Insgesamt kam es an fünf Wertstoffhöfen am Wochenende, am Montag und am gestrigen Dienstag zu Einschränkungen – sie wurden entweder kurzfristig dicht gemacht, früher geschlossen oder später geöffnet. Betroffen waren auch die Sammelstellen in Perlach, Sendling-Westpark, Steinhausen und Langwied, wo auch Jörg Seewald (56) im Stau stand. Er wollte eine Ladung Sperrmüll abgeben. „Ich bin vorgelaufen und wollte von einem Mitarbeiter wissen, welche Container voll sind. Wenn es nur die Gartenabfälle sind, hätte man die anderen ja öffnen können. Aber statt einer Antwort grinste er nur“, sagt der Obermenzinger, der unverrichteter Dinge und verärgert den Heimweg antrat. So wie Ingo Hirsch – zweimal! Am Montag sei er gegen 17.30 Uhr am verschlossenen Truderinger Wertstoffhof angekommen, regulär hätte er bis 19 Uhr geöffnet. „Heute früh bin ich gegen Viertel nach acht hin.

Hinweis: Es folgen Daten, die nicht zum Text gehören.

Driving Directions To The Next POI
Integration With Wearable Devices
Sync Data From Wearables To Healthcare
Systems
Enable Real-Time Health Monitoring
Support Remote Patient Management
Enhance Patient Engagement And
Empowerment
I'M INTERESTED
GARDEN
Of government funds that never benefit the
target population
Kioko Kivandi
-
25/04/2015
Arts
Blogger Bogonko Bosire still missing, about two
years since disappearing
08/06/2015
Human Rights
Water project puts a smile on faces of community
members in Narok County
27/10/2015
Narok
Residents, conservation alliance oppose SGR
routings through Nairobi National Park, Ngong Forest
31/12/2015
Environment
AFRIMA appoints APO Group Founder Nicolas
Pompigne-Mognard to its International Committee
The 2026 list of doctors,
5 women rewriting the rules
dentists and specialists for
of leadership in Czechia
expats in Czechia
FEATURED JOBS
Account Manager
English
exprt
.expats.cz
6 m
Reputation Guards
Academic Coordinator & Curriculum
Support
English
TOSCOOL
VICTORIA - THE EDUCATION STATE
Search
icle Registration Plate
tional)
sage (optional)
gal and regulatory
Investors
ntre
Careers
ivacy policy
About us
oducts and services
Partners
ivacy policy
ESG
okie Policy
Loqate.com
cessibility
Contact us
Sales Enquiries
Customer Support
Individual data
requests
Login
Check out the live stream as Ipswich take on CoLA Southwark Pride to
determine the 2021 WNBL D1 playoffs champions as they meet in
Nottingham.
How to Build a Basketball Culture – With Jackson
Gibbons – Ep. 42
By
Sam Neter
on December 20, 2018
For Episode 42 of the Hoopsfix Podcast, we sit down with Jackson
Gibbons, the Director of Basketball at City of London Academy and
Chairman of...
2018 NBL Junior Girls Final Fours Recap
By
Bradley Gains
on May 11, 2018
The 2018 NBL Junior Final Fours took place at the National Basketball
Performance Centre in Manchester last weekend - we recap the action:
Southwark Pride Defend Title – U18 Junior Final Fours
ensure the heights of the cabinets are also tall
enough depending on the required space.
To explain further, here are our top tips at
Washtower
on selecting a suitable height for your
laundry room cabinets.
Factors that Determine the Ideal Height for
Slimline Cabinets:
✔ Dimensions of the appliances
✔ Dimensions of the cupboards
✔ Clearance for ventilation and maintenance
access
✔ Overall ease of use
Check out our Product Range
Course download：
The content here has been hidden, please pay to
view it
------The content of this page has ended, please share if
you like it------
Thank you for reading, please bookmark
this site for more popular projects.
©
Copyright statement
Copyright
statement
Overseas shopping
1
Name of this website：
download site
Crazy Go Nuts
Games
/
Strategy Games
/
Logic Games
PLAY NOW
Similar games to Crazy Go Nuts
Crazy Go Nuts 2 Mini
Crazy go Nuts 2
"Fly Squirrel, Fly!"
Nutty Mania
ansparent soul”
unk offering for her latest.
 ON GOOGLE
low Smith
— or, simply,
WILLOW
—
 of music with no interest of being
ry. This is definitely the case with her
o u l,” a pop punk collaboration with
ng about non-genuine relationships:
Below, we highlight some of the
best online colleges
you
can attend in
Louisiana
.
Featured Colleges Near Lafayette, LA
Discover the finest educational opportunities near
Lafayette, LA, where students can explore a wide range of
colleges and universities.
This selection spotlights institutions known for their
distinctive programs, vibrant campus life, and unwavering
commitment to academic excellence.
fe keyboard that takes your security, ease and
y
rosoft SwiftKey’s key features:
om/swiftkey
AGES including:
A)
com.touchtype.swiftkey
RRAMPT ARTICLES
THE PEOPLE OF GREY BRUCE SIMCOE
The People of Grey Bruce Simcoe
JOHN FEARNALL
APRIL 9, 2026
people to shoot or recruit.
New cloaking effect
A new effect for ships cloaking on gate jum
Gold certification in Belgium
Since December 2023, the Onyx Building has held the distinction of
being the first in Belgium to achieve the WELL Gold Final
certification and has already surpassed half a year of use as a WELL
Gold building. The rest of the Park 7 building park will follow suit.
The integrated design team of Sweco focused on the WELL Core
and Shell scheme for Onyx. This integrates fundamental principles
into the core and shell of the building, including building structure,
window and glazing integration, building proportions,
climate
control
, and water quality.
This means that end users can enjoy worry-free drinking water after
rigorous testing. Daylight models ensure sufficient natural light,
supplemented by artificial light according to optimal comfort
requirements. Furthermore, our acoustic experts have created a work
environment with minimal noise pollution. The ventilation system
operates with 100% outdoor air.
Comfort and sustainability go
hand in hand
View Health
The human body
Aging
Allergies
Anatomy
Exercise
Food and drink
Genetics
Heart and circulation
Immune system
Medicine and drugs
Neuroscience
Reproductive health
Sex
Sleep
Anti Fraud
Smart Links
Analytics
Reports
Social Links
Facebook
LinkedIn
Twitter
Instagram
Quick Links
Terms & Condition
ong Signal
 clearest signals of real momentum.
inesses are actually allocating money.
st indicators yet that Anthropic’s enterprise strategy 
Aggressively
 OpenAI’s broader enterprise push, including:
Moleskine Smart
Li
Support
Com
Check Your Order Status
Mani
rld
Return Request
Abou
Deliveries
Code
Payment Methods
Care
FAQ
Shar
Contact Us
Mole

Da hatte er noch nicht offen“, sagte Hirsch zur tz. Eigentlich hätte der Hof am Dienstag um acht Uhr morgens aufmachen sollen. Hirsch hat die Nase voll. „Ein drittes Mal fahre ich nicht hin. Ich stopfe das Laub jetzt in die Biotonne.“ 

Der Abfallwirtschaftsbetrieb München (AWM) bestätigt auf tz-Anfrage, dass es aufgrund des „hohen Besucheransturms bei einzelnen Höfen“ Einschränkungen gab. Seit Dienstag, 13 Uhr, hätten aber alle Wertstoffhöfe wieder regulär geöffnet. Neben Grüngut seien auch die Container für Sperrmüll, Eisenschrott, Holz und Bauschutt voll gewesen. Eine AWM-Sprecherin erklärt, dass man versucht habe, die Engpässe durch eine erhöhte Frequenz der Leerungen zu bewältigen. Aber: „Ein Engpass an Kraftfahrern begrenzte dabei unseren Spielraum, diese Spitzen abzufangen.“ Mit weiteren Schließungen rechne man nicht. „Wir erwarten jedoch vor allem am Freitag eine hohe Frequentierung und werden uns entsprechend darauf vorbereiten.“ Ihr Appell an die Münchner: Wertstoffhöfe am besten unter der Woche nutzen!